VQShape addresses the need for interpretable, generalizable time-series representations across domains by learning discrete shape-level tokens via a low-dimensional codebook. Built on a patch-based transformer encoder, it jointly learns abstracted shapes and their attributes through a suite of self-supervised objectives, including reconstruction, vector quantization, and disentanglement losses. The model yields two downstream representations—latent-space tokens and code histograms—enabling interpretable classification while maintaining competitive accuracy with state-of-the-art baselines. Empirical results on 29 UEA datasets demonstrate cross-domain generalization, while visualizations and ablations reveal a universal codebook of shapes and discriminative, rule-like features in code histograms.

Abstract

In time-series analysis, many recent works seek to provide a unified view and representation for time-series across multiple domains, leading to the development of foundation models for time-series data. Despite diverse modeling techniques, existing models are black boxes and fail to provide insights and explanations about their representations.
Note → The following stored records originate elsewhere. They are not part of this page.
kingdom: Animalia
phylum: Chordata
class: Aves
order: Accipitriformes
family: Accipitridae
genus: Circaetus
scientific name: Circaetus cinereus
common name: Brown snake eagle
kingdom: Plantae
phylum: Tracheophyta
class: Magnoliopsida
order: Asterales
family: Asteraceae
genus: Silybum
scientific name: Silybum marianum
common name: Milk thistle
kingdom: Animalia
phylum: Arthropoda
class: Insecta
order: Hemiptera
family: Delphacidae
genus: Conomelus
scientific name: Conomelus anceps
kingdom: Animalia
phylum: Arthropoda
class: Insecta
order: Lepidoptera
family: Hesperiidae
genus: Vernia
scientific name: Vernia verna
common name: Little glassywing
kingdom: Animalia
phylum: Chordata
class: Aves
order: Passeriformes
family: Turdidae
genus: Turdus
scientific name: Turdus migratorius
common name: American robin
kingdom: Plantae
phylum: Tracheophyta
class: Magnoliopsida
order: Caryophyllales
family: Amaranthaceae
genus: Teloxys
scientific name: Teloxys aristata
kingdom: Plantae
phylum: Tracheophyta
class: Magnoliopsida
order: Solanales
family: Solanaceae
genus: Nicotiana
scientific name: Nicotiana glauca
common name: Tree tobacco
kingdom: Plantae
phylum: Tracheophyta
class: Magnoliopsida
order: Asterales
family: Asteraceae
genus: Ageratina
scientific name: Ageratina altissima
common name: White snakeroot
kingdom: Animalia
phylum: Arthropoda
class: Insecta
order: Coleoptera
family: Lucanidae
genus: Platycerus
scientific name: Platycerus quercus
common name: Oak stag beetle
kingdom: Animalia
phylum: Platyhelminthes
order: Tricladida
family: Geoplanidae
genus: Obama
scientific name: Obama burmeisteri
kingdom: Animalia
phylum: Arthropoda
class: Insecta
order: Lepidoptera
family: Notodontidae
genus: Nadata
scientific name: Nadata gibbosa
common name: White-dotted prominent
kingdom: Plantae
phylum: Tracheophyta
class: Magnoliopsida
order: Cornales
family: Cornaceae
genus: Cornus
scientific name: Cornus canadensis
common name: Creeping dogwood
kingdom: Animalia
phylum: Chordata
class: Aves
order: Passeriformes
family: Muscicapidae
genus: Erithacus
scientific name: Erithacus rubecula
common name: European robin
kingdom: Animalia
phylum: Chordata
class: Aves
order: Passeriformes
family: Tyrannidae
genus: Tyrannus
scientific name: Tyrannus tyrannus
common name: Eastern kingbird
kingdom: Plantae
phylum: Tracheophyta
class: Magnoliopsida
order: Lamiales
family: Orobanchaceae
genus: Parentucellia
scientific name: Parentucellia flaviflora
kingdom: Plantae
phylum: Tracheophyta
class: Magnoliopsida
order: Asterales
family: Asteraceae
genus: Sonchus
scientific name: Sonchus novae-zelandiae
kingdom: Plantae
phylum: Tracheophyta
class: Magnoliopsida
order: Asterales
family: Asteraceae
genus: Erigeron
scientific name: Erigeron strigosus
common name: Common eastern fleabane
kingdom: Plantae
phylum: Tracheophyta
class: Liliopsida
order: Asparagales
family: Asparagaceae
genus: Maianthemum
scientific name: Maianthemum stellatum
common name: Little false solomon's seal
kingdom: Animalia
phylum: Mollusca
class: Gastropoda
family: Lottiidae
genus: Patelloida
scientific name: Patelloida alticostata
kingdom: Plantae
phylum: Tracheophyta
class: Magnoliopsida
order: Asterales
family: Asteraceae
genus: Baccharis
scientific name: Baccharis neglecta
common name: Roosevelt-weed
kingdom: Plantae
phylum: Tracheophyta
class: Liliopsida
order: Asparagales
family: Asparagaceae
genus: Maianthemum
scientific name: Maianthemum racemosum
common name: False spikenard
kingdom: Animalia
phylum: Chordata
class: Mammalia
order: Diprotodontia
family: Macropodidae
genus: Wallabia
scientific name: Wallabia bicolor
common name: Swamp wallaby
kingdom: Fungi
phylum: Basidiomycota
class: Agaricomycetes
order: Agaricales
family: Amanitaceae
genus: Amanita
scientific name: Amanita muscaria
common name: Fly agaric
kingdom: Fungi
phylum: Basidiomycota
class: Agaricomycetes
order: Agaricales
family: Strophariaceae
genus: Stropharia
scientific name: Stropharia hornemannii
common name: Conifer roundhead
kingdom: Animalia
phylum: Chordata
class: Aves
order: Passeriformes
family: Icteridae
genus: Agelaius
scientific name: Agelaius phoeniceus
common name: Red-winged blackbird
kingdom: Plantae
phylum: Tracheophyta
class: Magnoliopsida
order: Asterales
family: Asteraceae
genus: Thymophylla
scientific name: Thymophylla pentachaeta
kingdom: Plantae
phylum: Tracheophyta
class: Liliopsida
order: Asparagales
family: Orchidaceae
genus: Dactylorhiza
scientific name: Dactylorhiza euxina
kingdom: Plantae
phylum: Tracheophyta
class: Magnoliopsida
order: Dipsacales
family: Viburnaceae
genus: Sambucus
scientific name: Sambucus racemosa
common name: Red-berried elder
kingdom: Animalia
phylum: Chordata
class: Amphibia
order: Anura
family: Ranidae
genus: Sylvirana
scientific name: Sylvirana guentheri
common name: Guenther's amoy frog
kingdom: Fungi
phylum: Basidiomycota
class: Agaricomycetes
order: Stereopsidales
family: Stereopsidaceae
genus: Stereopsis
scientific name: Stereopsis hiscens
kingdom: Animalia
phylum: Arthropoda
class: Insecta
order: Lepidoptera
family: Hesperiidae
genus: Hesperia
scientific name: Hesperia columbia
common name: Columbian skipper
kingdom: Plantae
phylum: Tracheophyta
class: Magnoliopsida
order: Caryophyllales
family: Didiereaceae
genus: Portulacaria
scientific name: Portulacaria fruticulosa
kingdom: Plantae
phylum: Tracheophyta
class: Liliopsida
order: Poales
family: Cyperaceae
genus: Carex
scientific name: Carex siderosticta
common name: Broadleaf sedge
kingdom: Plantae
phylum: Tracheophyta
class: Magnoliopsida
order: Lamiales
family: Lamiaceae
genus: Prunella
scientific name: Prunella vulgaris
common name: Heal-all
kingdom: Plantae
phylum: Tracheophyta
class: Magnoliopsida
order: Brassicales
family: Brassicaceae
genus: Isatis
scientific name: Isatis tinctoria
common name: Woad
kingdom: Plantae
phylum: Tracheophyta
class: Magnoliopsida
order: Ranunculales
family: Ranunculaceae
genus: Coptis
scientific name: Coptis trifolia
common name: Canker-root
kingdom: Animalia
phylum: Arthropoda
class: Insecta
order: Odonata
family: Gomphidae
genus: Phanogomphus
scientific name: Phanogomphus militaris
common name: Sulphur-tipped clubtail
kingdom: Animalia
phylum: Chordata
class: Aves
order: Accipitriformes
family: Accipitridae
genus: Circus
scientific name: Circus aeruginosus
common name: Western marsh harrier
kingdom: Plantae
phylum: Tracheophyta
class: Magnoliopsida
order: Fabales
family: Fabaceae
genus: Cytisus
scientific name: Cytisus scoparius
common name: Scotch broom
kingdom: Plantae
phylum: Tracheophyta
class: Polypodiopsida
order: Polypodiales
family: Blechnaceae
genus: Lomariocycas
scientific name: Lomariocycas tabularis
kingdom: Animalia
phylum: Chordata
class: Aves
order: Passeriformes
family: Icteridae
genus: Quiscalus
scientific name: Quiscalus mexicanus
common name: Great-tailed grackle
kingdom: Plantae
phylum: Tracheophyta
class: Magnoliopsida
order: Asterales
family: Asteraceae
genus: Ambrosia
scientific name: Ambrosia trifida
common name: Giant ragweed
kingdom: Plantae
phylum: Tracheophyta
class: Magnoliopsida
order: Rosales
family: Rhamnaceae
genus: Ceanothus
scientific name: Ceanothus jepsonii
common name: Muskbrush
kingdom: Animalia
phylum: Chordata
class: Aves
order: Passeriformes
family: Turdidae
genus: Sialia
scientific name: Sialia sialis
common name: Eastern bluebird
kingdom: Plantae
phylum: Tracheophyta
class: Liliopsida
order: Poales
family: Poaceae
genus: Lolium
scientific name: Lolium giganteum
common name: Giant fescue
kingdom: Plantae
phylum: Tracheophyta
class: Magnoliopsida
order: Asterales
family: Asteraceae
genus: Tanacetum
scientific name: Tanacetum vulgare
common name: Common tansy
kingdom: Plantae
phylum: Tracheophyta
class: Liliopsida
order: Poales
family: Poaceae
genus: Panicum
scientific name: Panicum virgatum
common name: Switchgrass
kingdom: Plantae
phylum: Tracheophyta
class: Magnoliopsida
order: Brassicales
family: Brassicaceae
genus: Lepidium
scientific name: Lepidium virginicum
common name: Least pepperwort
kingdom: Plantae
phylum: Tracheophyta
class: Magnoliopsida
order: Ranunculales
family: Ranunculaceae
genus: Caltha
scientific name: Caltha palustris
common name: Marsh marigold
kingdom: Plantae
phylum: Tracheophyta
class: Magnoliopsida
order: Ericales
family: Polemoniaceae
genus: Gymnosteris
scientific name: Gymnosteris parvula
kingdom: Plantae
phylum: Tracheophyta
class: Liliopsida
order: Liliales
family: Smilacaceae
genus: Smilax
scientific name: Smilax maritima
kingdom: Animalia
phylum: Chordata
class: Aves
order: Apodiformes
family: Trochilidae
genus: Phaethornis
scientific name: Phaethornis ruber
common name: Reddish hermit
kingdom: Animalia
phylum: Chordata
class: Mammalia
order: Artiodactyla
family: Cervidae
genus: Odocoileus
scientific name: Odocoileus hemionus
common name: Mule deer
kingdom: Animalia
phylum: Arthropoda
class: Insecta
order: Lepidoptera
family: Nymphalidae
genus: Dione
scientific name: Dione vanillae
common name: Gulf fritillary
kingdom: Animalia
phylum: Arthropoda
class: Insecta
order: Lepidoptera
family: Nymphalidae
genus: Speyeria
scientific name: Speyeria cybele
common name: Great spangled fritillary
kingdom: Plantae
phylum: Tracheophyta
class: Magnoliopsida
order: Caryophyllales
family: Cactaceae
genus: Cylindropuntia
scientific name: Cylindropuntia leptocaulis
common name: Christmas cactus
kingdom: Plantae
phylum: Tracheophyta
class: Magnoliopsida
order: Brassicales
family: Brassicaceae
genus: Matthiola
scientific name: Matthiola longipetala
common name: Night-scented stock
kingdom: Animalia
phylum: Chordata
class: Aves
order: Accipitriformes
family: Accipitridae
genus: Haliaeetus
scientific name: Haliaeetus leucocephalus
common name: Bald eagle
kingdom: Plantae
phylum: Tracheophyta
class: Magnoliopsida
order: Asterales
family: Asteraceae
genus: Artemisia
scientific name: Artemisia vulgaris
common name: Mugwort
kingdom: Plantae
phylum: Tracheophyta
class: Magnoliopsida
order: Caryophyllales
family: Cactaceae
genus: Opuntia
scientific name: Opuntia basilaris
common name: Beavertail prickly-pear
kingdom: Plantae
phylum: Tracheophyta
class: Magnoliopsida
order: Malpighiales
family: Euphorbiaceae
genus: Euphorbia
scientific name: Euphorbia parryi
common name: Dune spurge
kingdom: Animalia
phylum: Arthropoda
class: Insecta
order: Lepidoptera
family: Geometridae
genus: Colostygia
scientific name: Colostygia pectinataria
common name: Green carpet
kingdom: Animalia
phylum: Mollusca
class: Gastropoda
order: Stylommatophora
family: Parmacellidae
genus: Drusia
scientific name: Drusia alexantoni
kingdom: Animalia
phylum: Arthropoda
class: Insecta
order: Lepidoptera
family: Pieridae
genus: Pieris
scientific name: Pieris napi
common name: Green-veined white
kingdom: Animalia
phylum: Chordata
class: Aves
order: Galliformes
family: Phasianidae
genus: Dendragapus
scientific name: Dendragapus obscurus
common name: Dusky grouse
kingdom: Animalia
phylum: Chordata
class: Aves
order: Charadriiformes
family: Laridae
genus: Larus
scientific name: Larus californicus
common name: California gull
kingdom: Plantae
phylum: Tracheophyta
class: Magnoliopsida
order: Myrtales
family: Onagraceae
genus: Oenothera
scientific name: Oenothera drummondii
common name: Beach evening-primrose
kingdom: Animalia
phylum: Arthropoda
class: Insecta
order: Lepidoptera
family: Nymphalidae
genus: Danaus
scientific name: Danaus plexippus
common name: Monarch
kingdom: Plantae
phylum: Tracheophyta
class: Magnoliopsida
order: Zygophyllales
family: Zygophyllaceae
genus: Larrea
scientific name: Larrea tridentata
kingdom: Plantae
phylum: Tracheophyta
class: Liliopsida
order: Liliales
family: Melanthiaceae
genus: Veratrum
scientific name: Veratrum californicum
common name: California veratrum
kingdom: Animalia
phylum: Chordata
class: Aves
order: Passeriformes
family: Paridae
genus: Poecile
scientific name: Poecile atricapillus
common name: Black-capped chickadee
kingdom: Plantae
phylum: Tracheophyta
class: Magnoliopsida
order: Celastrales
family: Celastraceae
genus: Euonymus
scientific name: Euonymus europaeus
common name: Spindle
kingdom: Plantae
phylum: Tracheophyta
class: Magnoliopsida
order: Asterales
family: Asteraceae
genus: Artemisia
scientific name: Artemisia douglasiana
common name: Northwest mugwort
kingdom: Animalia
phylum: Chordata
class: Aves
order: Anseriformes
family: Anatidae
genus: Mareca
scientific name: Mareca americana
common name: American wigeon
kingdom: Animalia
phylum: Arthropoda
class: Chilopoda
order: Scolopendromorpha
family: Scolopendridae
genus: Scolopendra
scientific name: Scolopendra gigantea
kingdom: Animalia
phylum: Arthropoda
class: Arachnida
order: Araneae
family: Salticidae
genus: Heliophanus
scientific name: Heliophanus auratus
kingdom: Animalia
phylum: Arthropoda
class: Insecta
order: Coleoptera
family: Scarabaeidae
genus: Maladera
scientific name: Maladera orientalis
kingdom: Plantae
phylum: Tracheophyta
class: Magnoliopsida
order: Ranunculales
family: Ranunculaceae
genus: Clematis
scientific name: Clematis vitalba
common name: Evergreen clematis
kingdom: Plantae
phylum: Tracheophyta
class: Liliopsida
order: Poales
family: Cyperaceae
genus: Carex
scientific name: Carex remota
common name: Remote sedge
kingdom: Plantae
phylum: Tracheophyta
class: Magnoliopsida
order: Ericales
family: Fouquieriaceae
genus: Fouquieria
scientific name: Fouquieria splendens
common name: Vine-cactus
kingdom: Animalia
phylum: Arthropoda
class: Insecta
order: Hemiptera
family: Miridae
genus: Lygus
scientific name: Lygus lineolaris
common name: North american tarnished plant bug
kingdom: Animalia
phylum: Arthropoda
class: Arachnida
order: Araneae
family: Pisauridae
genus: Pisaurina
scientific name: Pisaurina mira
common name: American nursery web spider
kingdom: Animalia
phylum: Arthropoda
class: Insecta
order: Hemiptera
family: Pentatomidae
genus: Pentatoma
In this paper, we present VQShape, a pre-trained, generalizable, and interpretable model for time-series representation learning and classification. By introducing a novel representation for time-series data, we forge a connection between the latent space of VQShape and shape-level features. Using vector quantization, we show that time-series from different domains can be described using a unified set of low-dimensional codes, where each code can be represented as an abstracted shape in the time domain. On classification tasks, we show that the representations of VQShape can be utilized to build interpretable classifiers, achieving comparable performance to specialist models. Additionally, in zero-shot learning, VQShape and its codebook can generalize to previously unseen datasets and domains that are not included in the pre-training process. The code and pre-trained weights are available at https://github.com/YunshiWen/VQShape.

Figures (9)

• Figure 1: Overview of VQShape
• Figure 2: Visualization of the decoded codebook from VQShape-64.
• Figure 3: An example of abstracted shapes and their attributes (i.e., token representations) extracted by VQShape. For better presentation, we visualize 6 of the 64 shapes.
• Figure 4: Example of how the code histogram representations provide discriminative features for classification. Histogram representations are obtained from VQShape-64. The histograms are averaged over samples of the two classes from the test split of the UWaveGestureLibrary dataset. The top and bottom rows represent samples labeled as "CW circle" and "CCW circle", respectively. Each column represent a variate (channel).
• Figure 5: Mean accuracy of classifiers trained with token and histogram representations across different codebook sizes. Performance of the token classifiers improve with larger codebook, while performance of the histogram classifiers peak at codebook size 64 and decline with larger codebook.